Lawmakers side with business over environment
Steuben County residents opposed to a proposed 4,800-animal hog farm learned this month that the Indiana Department of Environmental Management has given the go-ahead to the operation, which will be located less than three miles from one of the county’s 101 natural lakes. While Indiana’s lax environmental oversight offered little hope the permit would be denied, legislation moving through the General Assembly will make it even easier to operate a concentrated animal feeding operation.
Senate Bill 186, approved by 40-8 vote, would make it harder for local governments, state regulators and citizens to oppose giant CAFO operations such as the Steuben County site. The rights of ordinary citizens and property owners would become secondary to farm owners’ rights.
Keith Werner, the third-generation farmer who has proposed the Angola project, might well have met the state’s standards for establishing the pig farm. But what about the rights of longtime Steuben County residents concerned about the threat it might present to nearby lakes and to the air quality? What about the rights of business owners who depend on visitors to Steuben County lakes?
In the push to accommodate agricultural operations, the General Assembly needs to balance the interests of all Hoosiers in setting policy. Environmental problems are easier and less costly to avoid than they are to fix.
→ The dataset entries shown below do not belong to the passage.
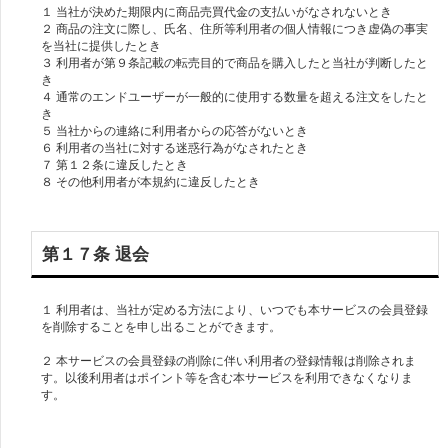
１ 当社が決めた期限内に商品売買代金の支払いがなされないとき
２ 商品の注文に際し、氏名、住所等利用者の個人情報につき虚偽の事実
を当社に提供したとき
３ 利用者が第９条記載の転売目的で商品を購入したと当社が判断したと
き
４ 通常のエンドユーザーが一般的に使用する数量を超える注文をしたと
き
５ 当社からの連絡に利用者からの応答がないとき
６ 利用者の当社に対する迷惑行為がなされたとき
７ 第１２条に違反したとき
８ その他利用者が本規約に違反したとき
第１７条 退会
１ 利用者は、当社が定める方法により、いつでも本サービスの会員登録
を削除することを申し出ることができます。
２ 本サービスの会員登録の削除に伴い利用者の登録情報は削除されま
す。以後利用者はポイント等を含む本サービスを利用できなくなりま
す。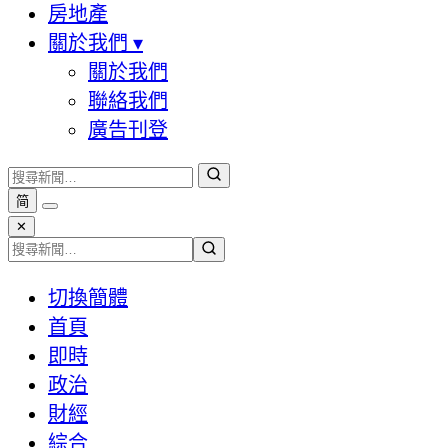
房地產
關於我們
▾
關於我們
聯絡我們
廣告刊登
简
✕
切換簡體
首頁
即時
政治
財經
綜合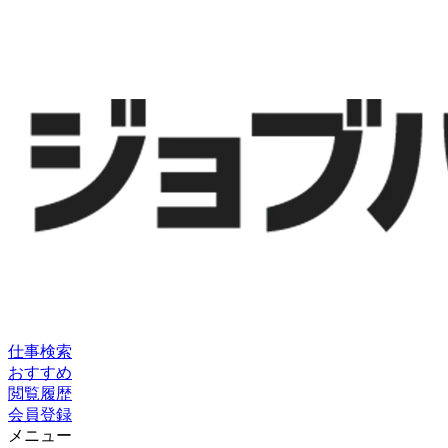
仕事検索
おすすめ
閲覧履歴
会員登録
メニュー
Valparaiso school gamble goes belly up
The best elected officials understand that strong schools are a community asset. Valparaiso Mayor Jon Costas hoped to take it a step further, pitching a program that would bring Chinese students to Valparaiso High School for a year to improve their chances for admission to an American university. The outcry from residents, however, prompted the mayor and his partners to withdraw their plan.
The Valparaiso Community School Board late last month approved an agreement with Lumenus USA Institute for Global Citizenship, a for-profit company co-founded by the mayor, to bring up to 30 Chinese students to join the Valparaiso class of 2015. Superintendent Michael Berta said the program was an opportunity to provide what the international students were seeking and the opportunities are limitless for us.
The students, who would have paid $40,000 to $50,000 for a year’s tuition, would have been eligible to participate in all school activities and compete for positions in everything but sports.
Many Valparaiso residents, however, were outraged by the proposal.
Pompous, self-interested commerce masquerading as progressive, global virtue, wrote resident David Rutter in a column published in the Post-Tribune.
At a school board meeting last week, Valparaiso resident Christopher Pupillo asked why the public wasn’t asked for input on the proposal and why the board members had not asked more detailed questions about it, as the Portage Community Schools Board had when Lumenus approached it with the plan.
Pupillo said the A-rated Valparaiso school already has cultural diversity but also has 600 students per guidance counselor. He said overburdened teachers would have more work assisting the exchange students.
More than 250 people attended the school board meeting, most of them to protest the Lumenus program.
The website for the Lumenus Institute, interestingly, promotes Valparaiso’s quality of life and includes some odd links for community resources – the Blue Chip and Four Winds casinos.